In 2012 had het aantredende kabinet-Rutte niet te maken met de vraag of er nog wat meer moest worden uitgegeven, maar was er integendeel een enorm tekort (in 2013 430 miljard euro) dat moest worden weggewerkt. Alle politieke partijen kwamen voor de verkiezingen van dat jaar met forse bezuinigingsdoelstellingen, al verschilden de genoemde bezuinigingsbedragen. Niet bezuinigen was in ieder geval geen optie. Het meest nijpend was de problematiek van de zorguitgaven. Die slokten een steeds groter deel op van wat we met elkaar verdienen. De econoom Flip de Kam vergeleek dat in zijn boek 'Het land van beloften'1) treffend met een koekoeksjong in het begrotingsnest.

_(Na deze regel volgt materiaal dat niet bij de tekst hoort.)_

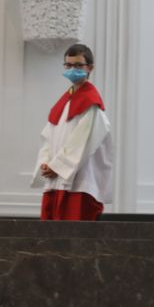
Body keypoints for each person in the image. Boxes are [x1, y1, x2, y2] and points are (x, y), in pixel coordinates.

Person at [31, 43, 114, 220]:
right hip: (56, 180)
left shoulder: (91, 104)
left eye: (78, 65)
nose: (72, 69)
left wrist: (57, 166)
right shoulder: (64, 102)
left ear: (89, 68)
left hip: (79, 183)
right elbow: (48, 137)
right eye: (68, 65)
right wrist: (46, 163)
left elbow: (81, 143)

Andere nuttige voorzieningen zouden op termijn in het gedrang komen.
De maatschappij is geen proeftuin, waar experimenten kunnen worden gedaan met economisch beleid. Hoe een ander beleid zou zijn uitgepakt, zullen we dus nooit weten. We kunnen alleen constateren dat het vier jaar gevoerde beleid goede resultaten heeft opgeleverd. Het tekort is afgenomen, de economie groeit, de werkloosheid daalt, er is weer ruimte voor enige inkomensverbetering en - zeker niet onbelangrijk - de groei van de zorgkosten is afgeremd. Of een ander beleid het zelfde resultaat zou hebben gehad, weten we niet. Veel van wat aan maatregelen is genomen, had echter iets onvermijdelijks. Asociaal zou ik het zeker niet noemen.

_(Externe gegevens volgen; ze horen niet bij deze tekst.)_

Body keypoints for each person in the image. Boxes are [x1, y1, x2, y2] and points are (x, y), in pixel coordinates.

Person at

Dat betekent uiteraard niet dat er geen kritische kanttekeningen zijn te plaatsen. Binnen dezelfde doelstelling was een andere lastenverdeling denkbaar geweest. Nu is die tamelijk evenwichtig geweest, maar het was goed voorstelbaar dat hogere inkomens een groter aandeel en lagere inkomens een kleiner aandeel hadden geleverd. Verder zijn er bij het bereiken van doelstellingen zeker fouten gemaakt. De operatie om het fraudegevoelige systeem voor uitkering van persoonsgebonden budgetten te wijzigen en doelmatiger te maken, verliep te snel en daardoor chaotisch. Dat zorgde voor grote onrust en maakte tussentijdse noodverbanden en reparaties noodzakelijk.

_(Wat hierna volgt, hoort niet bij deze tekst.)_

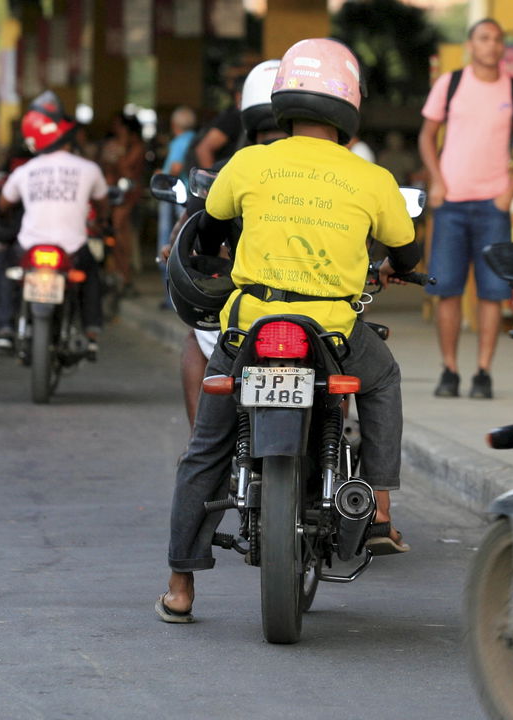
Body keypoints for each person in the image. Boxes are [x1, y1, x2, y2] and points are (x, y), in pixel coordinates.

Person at [157, 38, 423, 624]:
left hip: (251, 327)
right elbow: (408, 254)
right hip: (330, 333)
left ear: (283, 102)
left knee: (206, 448)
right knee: (382, 379)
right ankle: (377, 506)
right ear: (350, 104)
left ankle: (180, 584)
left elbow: (209, 231)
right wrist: (394, 268)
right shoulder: (372, 177)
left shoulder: (247, 163)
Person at [419, 18, 513, 399]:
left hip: (493, 206)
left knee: (492, 292)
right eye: (484, 38)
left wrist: (509, 191)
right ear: (471, 45)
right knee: (447, 289)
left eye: (497, 39)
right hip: (451, 203)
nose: (492, 45)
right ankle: (449, 370)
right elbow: (426, 135)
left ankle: (483, 372)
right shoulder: (450, 84)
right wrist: (437, 181)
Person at [169, 60, 287, 431]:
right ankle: (372, 483)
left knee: (197, 339)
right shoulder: (338, 170)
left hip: (246, 304)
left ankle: (201, 446)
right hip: (322, 308)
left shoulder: (230, 169)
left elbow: (199, 234)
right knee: (372, 372)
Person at [0, 92, 109, 356]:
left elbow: (2, 205)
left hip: (29, 246)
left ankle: (6, 330)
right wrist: (102, 222)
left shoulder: (24, 171)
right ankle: (91, 333)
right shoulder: (89, 169)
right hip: (73, 249)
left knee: (8, 269)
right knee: (90, 276)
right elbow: (103, 204)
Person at [99, 114, 146, 286]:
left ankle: (124, 274)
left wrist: (121, 149)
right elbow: (105, 166)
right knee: (111, 232)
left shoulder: (136, 147)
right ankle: (115, 272)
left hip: (128, 197)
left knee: (120, 232)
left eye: (119, 126)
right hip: (113, 194)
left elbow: (125, 168)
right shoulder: (113, 144)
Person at [156, 107, 197, 305]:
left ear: (174, 125)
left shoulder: (179, 141)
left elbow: (175, 167)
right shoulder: (197, 138)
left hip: (177, 195)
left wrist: (161, 173)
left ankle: (171, 298)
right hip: (194, 194)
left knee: (171, 242)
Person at [193, 78, 245, 169]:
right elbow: (203, 150)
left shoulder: (233, 115)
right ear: (238, 95)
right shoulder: (233, 117)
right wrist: (214, 180)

Dat door vermindering van budgetten pijnlijke beslissingen moesten worden genomen, was onvermijdelijk (en dat was ook steeds gezegd). Waar bezuinigd moet worden, wordt altijd 'pijn' geleden. Dat er op korte termijn een geheel ander, goedkoper stelsel had kunnen komen, was echter ondenkbaar. De operatie moest dus wel binnen het bestaande zorgstelsel plaatsvinden. Gelet op de noodzaak om de groei van de zorguitgaven af te remmen, zijn er verstandige maatregelen genomen. Het toekennen van een grotere rol aan gemeenten, dichter bij de gebruikers van voorzieningen, was bijvoorbeeld een goede stap. Ondanks de overheidsbezuinigingen bleef bovendien het deel dat burgers moeten bijdragen aan de zorg nog altijd lager dan in ons omringende landen.
Onmiskenbaar zijn er zaken die, nu er nieuwe wetten zijn, verbeterd moeten en kunnen worden. Vermindering van de regeldruk bijvoorbeeld of extra middelen voor intensieve zorg. Al zullen daarbij dan opnieuw de kosten op langere termijn dienen te worden betrokken. De verwachting dat met een vergrijzende bevolking en ontwikkeling van nieuwe (vaak dure) behandelmethoden de totale zorgvraag zal blijven groeien, is reëel.
Toekomstige financiële houdbaarheid van het zorgstelsel is, net als het terugbrengen van de overheidsschuld, veel meer sociaal beleid dan sommigen beweren. Het was zeker socialer dan problemen niet aanpakken, met het risico dat uitgaven uit de hand zouden zijn gelopen en daarmee op termijn onbeheersbaar.
-
1)C.A. de Kam, Het land van beloften. Opbouw, crisis en toekomst van de verzorgingsstaat. (Amsterdam/Antwerpen, 2015), met name p. 223 e.v.